An inference provider is an organization that runs LLMs to generate outputs (inference) and exposes them via an API or hosted service. It may serve its own LLMs or third-party LLMs.

Details

Inference providers sit between model developers (who create model weights) and application developers (who integrate models into end-user products). Many inference providers host popular open-weight models alongside proprietary ones, offering application developers the flexibility to switch between provider-hosted and self-hosted deployments of the same model.

They typically handle API access, scaling, rate limiting, billing, and latency optimization. Provider APIs commonly expose sampling parameters, structured output constraints, streaming, prompt caching, and batch inference endpoints for asynchronous bulk processing at reduced cost. Pricing is typically per-token with different rates for input and output, making provider choice a key factor in inference cost.

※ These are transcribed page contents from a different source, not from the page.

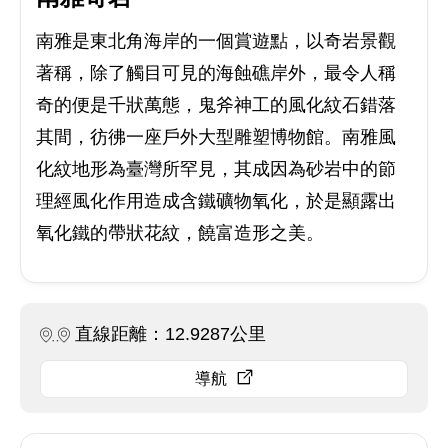
南雅是東北角海岸的一個賞遊點，以奇岩景觀
著稱，除了觸目可見的海蝕礁岸外，最令人稱
奇的便是千狀萬態，鬼斧神工的風化紋石錯落
其間，彷彿一座戶外大型雕塑博物館。南雅風
化紋地形為臺灣所罕見，其成因為砂岩中的節
理經風化作用造成含鐵礦物氧化，於是顯露出
氧化鐵的帶狀花紋，饒富造形之美。
直線距離：12.9287公里
導航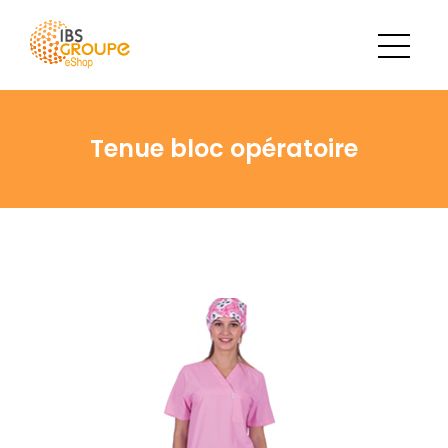
Tenue bloc opératoire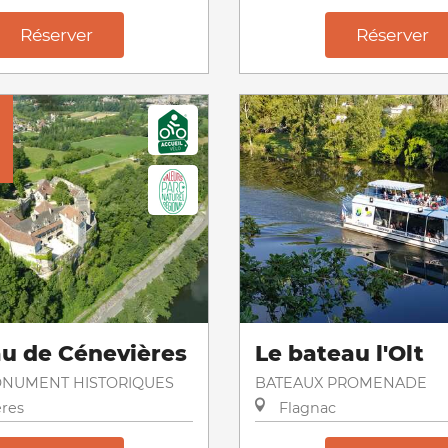
Réserver
Réserver
u de Cénevières
Le bateau l'Olt
MONUMENT HISTORIQUES
BATEAUX PROMENADE
res
Flagnac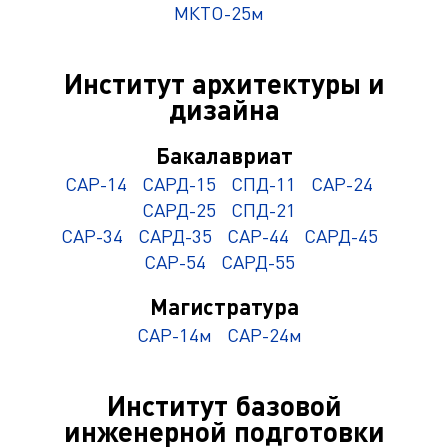
МКТО-25м
Институт архитектуры и
дизайна
Бакалавриат
САР-14
САРД-15
СПД-11
САР-24
САРД-25
СПД-21
САР-34
САРД-35
САР-44
САРД-45
САР-54
САРД-55
Магистратура
САР-14м
САР-24м
Институт базовой
инженерной подготовки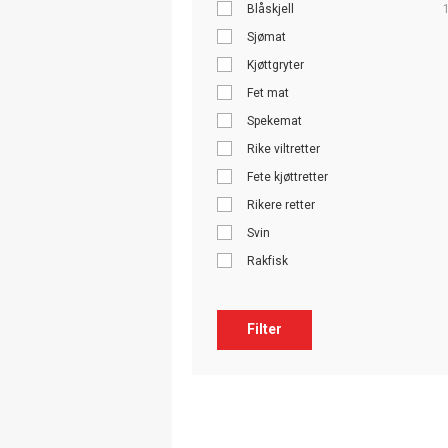
Blåskjell
Sjømat
Kjøttgryter
Fet mat
Spekemat
Rike viltretter
Fete kjøttretter
Rikere retter
Svin
Rakfisk
Filter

Note: many organizations are both model developers and inference providers; these are roles, not mutually exclusive categories.

Examples

  • OpenAI - serves proprietary models (GPT series, o-series); pioneered the chat completions API format widely adopted by other providers.
  • Anthropic - serves proprietary Claude models; emphasizes safety-oriented design.
  • Google (Gemini API) - serves Gemini models; deep integration with Google Cloud.
  • AWS Bedrock - multi-model gateway offering models from Anthropic, Meta, Mistral, and others under a unified AWS API with IAM-based access control.
  • Together AI - specializes in hosting open-weight models with performance-optimized inference.
  • Fireworks AI - specializes in low-latency inference for open-weight models; offers function calling and structured output optimizations.